> PROVIDED RECORDS
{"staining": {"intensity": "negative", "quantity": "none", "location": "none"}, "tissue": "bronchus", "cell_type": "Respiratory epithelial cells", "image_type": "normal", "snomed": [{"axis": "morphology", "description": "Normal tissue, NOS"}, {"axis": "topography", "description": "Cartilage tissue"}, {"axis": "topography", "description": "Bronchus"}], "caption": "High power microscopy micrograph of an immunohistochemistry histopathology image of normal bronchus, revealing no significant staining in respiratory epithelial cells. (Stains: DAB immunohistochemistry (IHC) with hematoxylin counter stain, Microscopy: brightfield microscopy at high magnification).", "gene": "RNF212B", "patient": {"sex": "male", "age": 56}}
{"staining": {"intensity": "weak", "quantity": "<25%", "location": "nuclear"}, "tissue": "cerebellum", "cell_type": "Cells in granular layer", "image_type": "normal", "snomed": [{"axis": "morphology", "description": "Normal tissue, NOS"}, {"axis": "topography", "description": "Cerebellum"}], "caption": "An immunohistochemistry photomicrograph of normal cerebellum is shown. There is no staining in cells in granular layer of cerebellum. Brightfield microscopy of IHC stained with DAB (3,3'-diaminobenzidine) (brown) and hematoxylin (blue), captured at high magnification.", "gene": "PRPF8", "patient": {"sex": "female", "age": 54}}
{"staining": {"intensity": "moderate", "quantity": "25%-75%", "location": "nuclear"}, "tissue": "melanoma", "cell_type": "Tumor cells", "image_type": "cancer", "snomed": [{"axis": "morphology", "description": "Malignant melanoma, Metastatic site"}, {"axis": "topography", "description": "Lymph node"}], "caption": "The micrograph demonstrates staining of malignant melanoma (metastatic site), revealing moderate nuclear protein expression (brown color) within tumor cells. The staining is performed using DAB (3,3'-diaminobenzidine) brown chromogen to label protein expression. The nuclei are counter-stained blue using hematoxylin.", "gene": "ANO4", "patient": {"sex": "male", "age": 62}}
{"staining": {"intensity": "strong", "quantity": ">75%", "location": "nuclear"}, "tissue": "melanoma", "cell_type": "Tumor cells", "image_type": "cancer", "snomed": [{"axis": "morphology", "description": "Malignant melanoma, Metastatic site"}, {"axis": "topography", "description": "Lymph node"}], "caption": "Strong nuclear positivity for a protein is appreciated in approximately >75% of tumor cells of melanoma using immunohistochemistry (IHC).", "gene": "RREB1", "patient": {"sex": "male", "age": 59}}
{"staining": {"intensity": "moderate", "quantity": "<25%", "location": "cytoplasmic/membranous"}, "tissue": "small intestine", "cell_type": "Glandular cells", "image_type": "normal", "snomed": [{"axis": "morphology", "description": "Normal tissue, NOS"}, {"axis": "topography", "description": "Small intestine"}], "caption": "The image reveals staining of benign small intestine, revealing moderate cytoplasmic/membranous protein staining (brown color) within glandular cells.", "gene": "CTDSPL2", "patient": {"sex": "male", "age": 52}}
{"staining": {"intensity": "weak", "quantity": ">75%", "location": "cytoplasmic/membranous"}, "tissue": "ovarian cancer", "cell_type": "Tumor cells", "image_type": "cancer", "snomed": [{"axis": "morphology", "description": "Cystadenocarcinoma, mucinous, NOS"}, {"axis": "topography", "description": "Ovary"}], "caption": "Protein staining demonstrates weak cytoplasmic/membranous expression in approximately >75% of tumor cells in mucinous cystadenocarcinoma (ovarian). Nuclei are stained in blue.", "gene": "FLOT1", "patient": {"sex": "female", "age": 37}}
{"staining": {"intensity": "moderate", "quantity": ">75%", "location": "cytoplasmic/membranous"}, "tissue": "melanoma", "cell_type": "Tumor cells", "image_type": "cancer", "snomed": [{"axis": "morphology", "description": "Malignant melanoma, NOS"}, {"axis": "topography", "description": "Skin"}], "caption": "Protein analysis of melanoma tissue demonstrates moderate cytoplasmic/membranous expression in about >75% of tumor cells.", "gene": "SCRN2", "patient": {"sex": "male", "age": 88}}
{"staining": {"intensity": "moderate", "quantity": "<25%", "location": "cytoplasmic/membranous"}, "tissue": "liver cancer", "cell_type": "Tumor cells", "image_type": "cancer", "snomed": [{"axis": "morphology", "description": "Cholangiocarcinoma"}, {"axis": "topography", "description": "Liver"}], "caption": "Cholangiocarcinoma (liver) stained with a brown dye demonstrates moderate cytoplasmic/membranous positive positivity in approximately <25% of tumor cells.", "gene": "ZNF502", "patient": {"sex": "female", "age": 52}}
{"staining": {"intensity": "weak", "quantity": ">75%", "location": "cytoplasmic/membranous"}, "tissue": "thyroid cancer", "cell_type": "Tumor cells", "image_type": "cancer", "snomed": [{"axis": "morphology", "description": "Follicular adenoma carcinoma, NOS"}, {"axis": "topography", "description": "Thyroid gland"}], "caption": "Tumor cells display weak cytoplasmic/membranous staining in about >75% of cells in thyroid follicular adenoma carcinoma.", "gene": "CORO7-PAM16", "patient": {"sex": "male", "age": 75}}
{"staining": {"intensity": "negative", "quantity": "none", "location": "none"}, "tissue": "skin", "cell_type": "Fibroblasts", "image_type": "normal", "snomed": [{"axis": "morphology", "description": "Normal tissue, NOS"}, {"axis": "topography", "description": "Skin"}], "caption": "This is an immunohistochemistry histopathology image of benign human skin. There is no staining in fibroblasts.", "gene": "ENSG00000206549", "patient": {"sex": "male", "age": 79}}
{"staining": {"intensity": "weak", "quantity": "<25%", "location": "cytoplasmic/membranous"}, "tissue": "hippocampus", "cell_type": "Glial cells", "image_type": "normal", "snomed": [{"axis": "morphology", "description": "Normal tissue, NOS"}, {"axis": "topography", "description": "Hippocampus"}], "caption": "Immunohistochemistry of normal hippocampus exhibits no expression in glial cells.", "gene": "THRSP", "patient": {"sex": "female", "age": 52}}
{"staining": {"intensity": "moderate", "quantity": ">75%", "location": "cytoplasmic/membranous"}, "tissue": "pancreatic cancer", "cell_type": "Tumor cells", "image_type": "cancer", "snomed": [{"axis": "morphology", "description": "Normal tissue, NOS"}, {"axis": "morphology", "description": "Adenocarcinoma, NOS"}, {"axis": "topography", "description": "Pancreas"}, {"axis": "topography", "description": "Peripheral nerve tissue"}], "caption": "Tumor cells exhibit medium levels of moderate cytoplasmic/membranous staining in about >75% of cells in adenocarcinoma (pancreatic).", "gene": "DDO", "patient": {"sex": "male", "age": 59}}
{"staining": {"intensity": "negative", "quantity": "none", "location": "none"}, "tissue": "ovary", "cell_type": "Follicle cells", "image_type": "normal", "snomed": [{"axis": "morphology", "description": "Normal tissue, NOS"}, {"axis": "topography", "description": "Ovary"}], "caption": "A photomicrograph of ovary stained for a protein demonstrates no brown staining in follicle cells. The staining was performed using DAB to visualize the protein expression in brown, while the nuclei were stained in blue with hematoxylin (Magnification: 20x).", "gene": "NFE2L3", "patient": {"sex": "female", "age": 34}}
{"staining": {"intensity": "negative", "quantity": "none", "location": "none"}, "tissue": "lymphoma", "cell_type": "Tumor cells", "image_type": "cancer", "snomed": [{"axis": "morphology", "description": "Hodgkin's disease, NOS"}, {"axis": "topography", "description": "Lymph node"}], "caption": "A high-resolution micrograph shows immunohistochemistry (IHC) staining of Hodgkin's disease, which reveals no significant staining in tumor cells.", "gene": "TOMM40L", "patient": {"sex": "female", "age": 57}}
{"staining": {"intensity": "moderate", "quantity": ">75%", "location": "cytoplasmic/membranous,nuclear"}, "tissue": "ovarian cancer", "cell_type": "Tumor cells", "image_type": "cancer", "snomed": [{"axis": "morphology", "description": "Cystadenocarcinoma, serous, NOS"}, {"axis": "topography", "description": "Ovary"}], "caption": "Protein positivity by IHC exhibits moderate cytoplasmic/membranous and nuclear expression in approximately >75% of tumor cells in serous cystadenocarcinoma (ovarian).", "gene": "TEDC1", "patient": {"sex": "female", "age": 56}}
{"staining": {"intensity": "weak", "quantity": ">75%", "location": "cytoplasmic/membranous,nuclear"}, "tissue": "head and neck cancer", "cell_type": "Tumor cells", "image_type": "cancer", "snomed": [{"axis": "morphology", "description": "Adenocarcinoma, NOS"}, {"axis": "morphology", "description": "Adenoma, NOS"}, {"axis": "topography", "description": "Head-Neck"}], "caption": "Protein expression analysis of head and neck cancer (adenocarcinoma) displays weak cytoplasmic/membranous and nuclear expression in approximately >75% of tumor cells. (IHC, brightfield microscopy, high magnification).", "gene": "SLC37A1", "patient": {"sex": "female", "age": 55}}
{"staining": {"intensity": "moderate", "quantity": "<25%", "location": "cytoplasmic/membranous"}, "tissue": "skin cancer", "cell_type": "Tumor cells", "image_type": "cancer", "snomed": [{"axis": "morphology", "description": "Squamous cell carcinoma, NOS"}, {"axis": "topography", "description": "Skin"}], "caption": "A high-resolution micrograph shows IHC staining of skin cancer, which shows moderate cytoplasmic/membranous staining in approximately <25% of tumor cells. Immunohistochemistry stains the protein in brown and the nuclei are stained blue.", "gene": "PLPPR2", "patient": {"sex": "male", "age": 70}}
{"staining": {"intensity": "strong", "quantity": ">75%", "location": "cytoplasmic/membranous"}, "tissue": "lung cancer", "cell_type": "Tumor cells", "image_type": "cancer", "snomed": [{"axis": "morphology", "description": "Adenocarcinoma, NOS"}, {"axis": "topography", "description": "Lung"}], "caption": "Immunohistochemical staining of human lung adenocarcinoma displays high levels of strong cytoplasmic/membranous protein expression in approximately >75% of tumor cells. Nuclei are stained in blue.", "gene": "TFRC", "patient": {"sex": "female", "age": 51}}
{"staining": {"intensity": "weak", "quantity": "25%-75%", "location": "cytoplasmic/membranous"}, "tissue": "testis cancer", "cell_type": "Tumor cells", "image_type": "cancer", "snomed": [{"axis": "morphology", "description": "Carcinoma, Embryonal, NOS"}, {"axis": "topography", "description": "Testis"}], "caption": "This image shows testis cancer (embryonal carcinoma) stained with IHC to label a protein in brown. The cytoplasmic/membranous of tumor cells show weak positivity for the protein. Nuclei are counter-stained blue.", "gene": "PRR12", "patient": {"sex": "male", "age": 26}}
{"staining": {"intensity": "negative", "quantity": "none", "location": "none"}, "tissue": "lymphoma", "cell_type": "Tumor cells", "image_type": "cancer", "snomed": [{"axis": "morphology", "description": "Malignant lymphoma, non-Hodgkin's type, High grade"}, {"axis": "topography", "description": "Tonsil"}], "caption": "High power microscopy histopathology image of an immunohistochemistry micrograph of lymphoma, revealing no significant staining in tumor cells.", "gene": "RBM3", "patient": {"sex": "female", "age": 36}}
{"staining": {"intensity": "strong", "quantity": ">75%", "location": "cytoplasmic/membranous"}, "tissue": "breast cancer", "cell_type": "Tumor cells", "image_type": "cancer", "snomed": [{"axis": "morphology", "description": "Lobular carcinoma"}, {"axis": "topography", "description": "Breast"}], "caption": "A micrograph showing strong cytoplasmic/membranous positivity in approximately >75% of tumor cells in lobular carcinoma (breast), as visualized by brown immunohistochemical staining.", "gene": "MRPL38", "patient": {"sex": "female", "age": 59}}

> PROBLEM STATEMENT
Count the lines in the records that include the word "displays". Report the total alone.

> RESULT BELOW
2